Texto para analizar:
• • • • •
El Iceberg Más Grande del Mundo Se Desintegra
Después de casi 40 años de un extraordinario viaje, el iceberg más grande del mundo, conocido como A23a, está llegando al final de su existencia. Este coloso de hielo, que en su apogeo superó el tamaño de la isla hawaiana de Oahu, se está desintegrando rápidamente en el Atlántico Sur, un proceso natural y espectacular que marca el final de su larga travesía.
Según científicos del British Antarctic Survey (BAS), la fragmentación es un fenómeno común en el ciclo de vida de los icebergs, que ha ocurrido durante millones de años. Hoy, A23a, que aún mide unos 1,700 km² (similar al tamaño de Gran Londres), está liberando enormes trozos que, por sí mismos, son lo suficientemente grandes como para ser clasificados como icebergs.
Una Vida Sorprendentemente Larga y Llena de Obstáculos
La historia de A23a comenzó en 1986, cuando se desprendió de la plataforma de hielo Filchner-Ronne en la Antártida. A lo largo de los años, ha sido uno de los icebergs más antiguos y grandes registrados. Su notable longevidad se debe, en parte, a que quedó varado dos veces en el lecho marino del Mar de Weddell, lo que lo mantuvo en aguas frías y ralentizó su desintegración.
• • • • •
Tareas a realizar:
**a.** Responde estas preguntas sobre el texto del iceberg A23a:
(i) ¿En qué año y de qué plataforma de hielo se desprendió A23a?
(ii) ¿Cuánto mide aún A23a, aproximadamente?
(iii) ¿En qué océano se está desintegrando?
**b.** Según el texto sobre el iceberg A23a, ¿por qué ha tenido una vida tan larga? Explícalo en una a tres oraciones.
**c.** Continúa el texto sobre el iceberg A23a a partir de su última oración.
• • • • •
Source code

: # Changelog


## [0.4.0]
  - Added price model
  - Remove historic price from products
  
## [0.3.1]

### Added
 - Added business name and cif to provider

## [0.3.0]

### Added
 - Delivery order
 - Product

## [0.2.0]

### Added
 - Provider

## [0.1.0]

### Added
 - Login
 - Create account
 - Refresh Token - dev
• • • • •
Respuestas del ejercicio:
**a.**
(i) En 1986, de la plataforma de hielo Filchner-Ronne, en la Antártida.
(ii) Unos 1,700 km², un tamaño similar al de Gran Londres.
(iii) En el Atlántico Sur.

**b.** A23a quedó varado dos veces en el lecho marino del Mar de Weddell. Eso lo mantuvo en aguas frías y ralentizó su desintegración.

**c.**
En 2020, se liberó de su prisión de hielo y, a finales de 2023, se aventuró al océano abierto. Su viaje no ha estado exento de desafíos. En 2024, fue atrapado en un vórtice oceánico donde giró durante meses antes de liberarse y continuar hacia el norte. En un momento de gran tensión, amenazó con chocar contra la isla de South Georgia, un santuario de pingüinos y focas, pero afortunadamente se varó a 80 km de la costa en marzo de este año.
Ahora, en aguas mucho más cálidas, los científicos pronostican que se fragmentará en pedazos demasiado pequeños para ser rastreados por satélite.
Ted Scambos, un científico de la Universidad de Colorado especializado en regiones polares, enfatiza que la desintegración de A23a no es un efecto directo del cambio climático, sino parte del ciclo de vida normal de los icebergs. Aunque su trayectoria ha sido excepcional, su final es el destino natural de todo iceberg que se desplaza hacia aguas más cálidas.
Aun en su desaparición, A23a seguirá aportando información vital. Las muestras tomadas a lo largo de su viaje permitirán a los científicos estudiar cómo el agua dulce se mezcla con el agua salada, lo que afecta a la vida marina y los niveles de carbono en el océano. Para Scambos, es una «oportunidad para comprender procesos que gobiernan los mega glaciares, muy importantes para controlar la subida del nivel del mar a largo plazo».